Report: Over 2,700 Yezidi children lost parents to ISIS

DOHUK, Kurdistan Region— Some 2,700 Yezidi children have lost one or both parents to the Islamic State (ISIS) since 2014 after the militants overran their communities, according to a recent report compiled by the Kurdish Region.

The report says that nearly all of the children currently reside in camps across the region with no or limited professional treatment.

“We have called on the Kurdish government as well as international donors to take the issue of the orphan children seriously and come to their aid,” said Hadi Dobani at the office of the Yezidi Affairs, which was set up by the Kurdish government in the aftermath of ISIS offensive to assist the Yezidi victims.

The majority of the children, some 1,750 of them, have lost their fathers while nearly 470 have lost their mothers and another 350 children lost both their parents.

Dobani says that there are also over 220 children whose parents are still in ISIS captivity and therefore registered as having lost at least one of their parents.

According to the office, of the 6,255 Yezidis who were kidnapped in August 2014, 3,878 are still in ISIS captivity with nearly 1,800 of them being women and children.

The number of the Yezidis killed by the militants could be as high as 3,000 but no accurate data is available since many of the victim families have left Iraq and Kurdistan for Europe and it has been increasingly difficult to verify the number of fatalities.

The Iraqi migration office in Erbil has announced that over 40,000 Yezidis have migrated to Europe since 2014.

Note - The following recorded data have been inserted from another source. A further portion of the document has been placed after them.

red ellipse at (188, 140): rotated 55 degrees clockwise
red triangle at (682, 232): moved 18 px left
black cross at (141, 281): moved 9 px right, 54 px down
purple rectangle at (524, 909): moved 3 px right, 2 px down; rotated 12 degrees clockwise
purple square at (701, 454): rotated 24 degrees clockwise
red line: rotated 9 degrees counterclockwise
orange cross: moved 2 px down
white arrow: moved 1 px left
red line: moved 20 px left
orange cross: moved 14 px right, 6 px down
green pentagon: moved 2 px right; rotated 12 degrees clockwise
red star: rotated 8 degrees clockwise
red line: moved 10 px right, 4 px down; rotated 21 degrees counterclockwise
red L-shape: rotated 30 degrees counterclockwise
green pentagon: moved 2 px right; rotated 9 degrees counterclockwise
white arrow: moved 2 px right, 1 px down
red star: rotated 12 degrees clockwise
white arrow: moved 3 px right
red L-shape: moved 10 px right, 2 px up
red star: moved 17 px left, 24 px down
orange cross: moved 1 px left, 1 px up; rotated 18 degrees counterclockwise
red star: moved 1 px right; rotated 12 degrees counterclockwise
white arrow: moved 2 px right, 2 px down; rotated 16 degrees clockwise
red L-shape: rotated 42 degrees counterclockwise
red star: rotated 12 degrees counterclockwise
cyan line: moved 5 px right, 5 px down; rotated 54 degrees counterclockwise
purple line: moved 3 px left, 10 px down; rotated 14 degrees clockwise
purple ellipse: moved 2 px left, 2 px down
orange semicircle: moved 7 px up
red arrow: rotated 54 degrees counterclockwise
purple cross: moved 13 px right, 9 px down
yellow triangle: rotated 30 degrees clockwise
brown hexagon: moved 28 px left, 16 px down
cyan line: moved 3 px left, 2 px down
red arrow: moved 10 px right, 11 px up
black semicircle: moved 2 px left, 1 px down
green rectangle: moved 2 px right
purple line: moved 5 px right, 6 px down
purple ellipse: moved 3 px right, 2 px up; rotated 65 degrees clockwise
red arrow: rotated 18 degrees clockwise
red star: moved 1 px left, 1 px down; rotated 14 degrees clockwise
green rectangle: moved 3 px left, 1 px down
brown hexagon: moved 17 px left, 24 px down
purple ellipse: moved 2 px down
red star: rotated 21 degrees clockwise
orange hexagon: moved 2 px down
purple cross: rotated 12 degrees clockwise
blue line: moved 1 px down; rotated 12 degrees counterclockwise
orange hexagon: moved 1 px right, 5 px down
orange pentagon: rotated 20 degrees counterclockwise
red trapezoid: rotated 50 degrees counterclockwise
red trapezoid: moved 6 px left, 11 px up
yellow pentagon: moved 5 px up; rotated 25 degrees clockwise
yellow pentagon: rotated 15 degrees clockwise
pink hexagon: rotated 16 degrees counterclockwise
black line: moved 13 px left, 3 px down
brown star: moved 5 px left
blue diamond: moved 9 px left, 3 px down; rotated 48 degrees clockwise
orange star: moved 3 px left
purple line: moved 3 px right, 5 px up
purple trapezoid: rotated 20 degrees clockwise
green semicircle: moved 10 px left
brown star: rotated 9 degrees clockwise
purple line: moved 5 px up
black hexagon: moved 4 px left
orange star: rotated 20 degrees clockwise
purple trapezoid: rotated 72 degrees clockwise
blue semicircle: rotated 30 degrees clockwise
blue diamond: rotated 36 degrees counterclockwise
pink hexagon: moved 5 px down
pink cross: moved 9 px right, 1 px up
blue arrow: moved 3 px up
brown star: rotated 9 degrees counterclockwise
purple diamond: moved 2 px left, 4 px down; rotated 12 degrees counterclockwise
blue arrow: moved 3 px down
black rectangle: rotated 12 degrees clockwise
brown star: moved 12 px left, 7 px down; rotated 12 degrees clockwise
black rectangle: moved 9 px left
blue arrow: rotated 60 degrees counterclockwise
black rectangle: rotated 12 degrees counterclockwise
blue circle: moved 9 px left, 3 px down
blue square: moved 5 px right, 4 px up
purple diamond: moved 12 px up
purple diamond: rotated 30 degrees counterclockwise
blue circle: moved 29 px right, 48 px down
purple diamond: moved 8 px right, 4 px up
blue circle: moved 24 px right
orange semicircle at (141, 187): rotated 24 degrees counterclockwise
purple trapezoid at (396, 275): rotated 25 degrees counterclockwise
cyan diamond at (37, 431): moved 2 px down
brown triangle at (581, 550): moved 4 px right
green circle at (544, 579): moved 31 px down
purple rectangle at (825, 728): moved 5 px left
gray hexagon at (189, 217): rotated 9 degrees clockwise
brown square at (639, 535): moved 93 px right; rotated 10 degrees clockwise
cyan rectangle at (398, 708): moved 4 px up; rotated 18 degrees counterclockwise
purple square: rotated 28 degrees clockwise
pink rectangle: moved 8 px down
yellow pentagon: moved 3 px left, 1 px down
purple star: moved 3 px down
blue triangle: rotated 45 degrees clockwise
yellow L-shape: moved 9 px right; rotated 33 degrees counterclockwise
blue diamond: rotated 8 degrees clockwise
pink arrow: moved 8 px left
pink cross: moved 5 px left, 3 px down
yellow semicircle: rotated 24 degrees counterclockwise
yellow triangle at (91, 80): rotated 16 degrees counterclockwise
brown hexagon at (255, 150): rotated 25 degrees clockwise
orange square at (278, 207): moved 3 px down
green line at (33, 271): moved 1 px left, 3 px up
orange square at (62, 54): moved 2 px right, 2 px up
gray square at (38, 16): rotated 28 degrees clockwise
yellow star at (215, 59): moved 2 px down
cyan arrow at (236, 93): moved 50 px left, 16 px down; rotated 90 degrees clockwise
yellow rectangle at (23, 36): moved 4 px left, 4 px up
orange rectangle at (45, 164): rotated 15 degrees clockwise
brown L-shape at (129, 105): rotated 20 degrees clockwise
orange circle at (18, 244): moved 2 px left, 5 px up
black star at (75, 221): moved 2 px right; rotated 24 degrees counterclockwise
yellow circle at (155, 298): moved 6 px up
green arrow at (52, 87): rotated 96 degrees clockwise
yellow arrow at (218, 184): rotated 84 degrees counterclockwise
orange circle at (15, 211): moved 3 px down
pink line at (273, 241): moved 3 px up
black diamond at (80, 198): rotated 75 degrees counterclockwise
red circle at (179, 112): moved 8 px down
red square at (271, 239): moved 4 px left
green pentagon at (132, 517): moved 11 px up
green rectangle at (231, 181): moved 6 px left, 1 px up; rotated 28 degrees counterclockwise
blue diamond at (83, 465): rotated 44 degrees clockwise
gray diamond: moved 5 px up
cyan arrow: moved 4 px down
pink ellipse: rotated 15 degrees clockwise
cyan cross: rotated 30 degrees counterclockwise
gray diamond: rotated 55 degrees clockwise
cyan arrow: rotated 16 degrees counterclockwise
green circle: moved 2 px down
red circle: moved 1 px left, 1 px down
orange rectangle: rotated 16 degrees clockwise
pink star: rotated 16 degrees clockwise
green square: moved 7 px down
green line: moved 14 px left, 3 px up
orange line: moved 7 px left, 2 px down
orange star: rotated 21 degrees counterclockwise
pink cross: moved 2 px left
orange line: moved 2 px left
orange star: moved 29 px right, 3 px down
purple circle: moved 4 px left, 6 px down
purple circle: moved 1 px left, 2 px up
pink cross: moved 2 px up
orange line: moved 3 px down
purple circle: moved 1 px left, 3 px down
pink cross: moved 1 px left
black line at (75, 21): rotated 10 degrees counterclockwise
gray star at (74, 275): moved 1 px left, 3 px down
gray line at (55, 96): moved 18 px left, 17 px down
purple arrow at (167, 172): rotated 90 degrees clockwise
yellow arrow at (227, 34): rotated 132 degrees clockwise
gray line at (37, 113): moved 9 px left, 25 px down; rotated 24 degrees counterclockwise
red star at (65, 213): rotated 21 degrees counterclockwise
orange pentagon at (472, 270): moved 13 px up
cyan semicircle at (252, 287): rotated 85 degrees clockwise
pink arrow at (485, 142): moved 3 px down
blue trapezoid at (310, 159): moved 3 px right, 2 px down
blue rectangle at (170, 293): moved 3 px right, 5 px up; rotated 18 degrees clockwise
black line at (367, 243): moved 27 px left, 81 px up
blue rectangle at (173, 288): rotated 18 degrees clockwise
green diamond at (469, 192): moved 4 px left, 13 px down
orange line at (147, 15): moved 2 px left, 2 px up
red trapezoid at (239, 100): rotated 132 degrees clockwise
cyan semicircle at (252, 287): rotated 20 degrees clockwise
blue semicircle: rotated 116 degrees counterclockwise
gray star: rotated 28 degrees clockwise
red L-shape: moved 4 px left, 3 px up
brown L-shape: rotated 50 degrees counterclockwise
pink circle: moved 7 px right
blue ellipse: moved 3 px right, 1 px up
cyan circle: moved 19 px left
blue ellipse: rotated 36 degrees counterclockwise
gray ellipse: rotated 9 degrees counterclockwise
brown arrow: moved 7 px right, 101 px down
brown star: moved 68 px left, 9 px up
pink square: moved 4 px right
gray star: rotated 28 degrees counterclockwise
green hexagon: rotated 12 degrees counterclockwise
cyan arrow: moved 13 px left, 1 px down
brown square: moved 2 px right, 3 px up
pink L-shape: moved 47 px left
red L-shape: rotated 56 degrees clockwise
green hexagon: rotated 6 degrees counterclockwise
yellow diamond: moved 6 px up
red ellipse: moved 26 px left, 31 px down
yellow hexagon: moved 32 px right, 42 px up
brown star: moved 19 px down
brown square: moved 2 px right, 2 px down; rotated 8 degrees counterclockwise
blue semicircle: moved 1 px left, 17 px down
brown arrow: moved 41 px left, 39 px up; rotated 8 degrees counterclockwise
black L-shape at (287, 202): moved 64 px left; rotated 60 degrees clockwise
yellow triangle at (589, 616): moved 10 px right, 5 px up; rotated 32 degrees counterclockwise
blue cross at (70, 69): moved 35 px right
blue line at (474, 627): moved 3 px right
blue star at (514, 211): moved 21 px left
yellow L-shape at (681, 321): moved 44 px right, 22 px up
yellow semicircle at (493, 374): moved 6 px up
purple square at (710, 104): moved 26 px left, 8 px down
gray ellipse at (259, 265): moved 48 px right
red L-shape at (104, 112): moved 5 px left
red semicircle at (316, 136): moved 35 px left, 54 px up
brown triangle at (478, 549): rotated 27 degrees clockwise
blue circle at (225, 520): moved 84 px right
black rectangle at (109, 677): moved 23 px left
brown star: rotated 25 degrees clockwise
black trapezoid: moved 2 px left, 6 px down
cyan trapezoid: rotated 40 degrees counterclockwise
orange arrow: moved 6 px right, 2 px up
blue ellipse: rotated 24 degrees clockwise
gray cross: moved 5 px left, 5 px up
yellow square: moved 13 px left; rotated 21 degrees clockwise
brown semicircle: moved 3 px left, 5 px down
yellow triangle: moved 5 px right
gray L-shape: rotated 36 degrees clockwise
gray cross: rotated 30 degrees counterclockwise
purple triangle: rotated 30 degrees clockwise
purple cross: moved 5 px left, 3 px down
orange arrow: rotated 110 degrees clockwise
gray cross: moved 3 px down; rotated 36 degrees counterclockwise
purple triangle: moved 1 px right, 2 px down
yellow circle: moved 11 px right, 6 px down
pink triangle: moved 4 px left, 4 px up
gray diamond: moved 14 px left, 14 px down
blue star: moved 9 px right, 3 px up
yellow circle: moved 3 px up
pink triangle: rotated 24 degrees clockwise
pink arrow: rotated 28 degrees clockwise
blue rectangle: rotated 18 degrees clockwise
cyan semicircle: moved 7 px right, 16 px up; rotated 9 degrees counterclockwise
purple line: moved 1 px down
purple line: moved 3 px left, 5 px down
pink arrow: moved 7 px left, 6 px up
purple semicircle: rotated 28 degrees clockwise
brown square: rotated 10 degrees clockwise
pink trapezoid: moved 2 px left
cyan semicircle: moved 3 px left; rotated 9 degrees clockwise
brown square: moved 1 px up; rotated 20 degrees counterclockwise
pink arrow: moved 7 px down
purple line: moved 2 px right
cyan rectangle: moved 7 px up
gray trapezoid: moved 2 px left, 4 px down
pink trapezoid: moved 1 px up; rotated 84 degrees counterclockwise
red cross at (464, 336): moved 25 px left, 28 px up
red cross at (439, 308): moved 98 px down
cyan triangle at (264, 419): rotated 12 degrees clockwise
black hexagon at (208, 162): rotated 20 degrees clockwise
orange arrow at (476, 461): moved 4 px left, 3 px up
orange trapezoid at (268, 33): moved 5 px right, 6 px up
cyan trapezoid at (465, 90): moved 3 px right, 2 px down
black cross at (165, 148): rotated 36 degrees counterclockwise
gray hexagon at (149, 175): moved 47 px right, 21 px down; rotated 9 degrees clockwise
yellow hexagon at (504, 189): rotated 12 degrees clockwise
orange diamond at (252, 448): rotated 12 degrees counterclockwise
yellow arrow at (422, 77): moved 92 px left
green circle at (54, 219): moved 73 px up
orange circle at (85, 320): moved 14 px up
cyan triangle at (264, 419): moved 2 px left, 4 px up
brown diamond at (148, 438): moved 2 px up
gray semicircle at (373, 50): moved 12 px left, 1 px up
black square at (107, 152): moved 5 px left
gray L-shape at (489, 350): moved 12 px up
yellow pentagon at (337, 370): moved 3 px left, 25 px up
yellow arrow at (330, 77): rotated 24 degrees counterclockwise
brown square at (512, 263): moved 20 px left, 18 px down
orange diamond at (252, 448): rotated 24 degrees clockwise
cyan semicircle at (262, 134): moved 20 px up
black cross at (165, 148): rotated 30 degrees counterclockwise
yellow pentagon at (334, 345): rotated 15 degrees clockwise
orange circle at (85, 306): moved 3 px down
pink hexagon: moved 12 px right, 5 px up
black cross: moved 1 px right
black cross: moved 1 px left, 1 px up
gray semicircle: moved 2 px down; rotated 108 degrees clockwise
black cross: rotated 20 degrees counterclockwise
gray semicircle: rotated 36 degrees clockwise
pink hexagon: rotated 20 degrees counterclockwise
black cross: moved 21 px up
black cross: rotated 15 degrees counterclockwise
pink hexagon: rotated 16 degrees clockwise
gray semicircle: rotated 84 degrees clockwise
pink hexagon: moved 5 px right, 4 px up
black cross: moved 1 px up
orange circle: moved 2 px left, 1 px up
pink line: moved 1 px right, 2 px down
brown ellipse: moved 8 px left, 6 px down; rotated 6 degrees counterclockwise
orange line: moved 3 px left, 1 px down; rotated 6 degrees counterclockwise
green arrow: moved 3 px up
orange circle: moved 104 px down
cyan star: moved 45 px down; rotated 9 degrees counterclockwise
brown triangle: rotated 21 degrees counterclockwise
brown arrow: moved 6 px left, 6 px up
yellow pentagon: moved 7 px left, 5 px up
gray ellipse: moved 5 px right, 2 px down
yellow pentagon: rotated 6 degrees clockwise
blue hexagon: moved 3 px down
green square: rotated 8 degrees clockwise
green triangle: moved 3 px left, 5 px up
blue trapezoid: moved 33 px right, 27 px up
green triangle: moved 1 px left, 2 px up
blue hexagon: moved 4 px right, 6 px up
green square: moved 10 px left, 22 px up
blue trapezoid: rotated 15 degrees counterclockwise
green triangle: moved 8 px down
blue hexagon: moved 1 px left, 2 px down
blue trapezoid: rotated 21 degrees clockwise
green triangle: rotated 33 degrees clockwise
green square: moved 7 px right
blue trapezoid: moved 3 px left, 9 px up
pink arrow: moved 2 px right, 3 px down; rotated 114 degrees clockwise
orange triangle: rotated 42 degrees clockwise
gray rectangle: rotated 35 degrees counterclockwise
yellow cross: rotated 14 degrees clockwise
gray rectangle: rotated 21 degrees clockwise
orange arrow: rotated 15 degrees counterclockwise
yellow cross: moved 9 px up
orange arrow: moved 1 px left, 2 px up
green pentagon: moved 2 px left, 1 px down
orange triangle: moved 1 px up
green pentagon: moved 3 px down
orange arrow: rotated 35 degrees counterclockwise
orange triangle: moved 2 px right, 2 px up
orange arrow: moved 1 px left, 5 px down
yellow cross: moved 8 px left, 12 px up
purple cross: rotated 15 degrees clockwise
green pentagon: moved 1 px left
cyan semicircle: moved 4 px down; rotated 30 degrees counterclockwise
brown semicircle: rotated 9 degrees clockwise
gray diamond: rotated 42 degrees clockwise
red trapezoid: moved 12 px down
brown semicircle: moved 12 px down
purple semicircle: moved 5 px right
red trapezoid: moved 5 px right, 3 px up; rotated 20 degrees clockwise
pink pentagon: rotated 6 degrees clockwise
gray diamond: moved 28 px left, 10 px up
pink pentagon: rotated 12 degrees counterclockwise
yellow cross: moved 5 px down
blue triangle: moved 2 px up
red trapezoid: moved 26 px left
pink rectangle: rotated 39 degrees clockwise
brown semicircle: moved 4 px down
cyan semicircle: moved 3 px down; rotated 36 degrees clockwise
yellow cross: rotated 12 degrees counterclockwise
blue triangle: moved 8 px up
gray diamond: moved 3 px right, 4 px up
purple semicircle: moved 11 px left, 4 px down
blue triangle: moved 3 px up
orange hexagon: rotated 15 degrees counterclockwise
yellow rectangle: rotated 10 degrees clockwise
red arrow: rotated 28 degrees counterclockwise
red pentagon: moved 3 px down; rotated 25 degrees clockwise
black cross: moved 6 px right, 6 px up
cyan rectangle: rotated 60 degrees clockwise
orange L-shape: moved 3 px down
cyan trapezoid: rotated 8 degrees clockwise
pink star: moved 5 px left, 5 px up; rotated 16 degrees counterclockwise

“Nothing in the world could ever replace a father,” says Roukan, 11, who lost her father in August 2014 and lives now with her mother at a camp in Dohuk.

“I was only 9 and did not even get to know my father when he was killed,” she said.

Her mother, Noura, said that her smaller children constantly ask about their father and when he may come home, not understanding what had happened to their beloved father.

“I just hope that our captive cousins and relatives will be freed and come back and give us joy,” Noura said.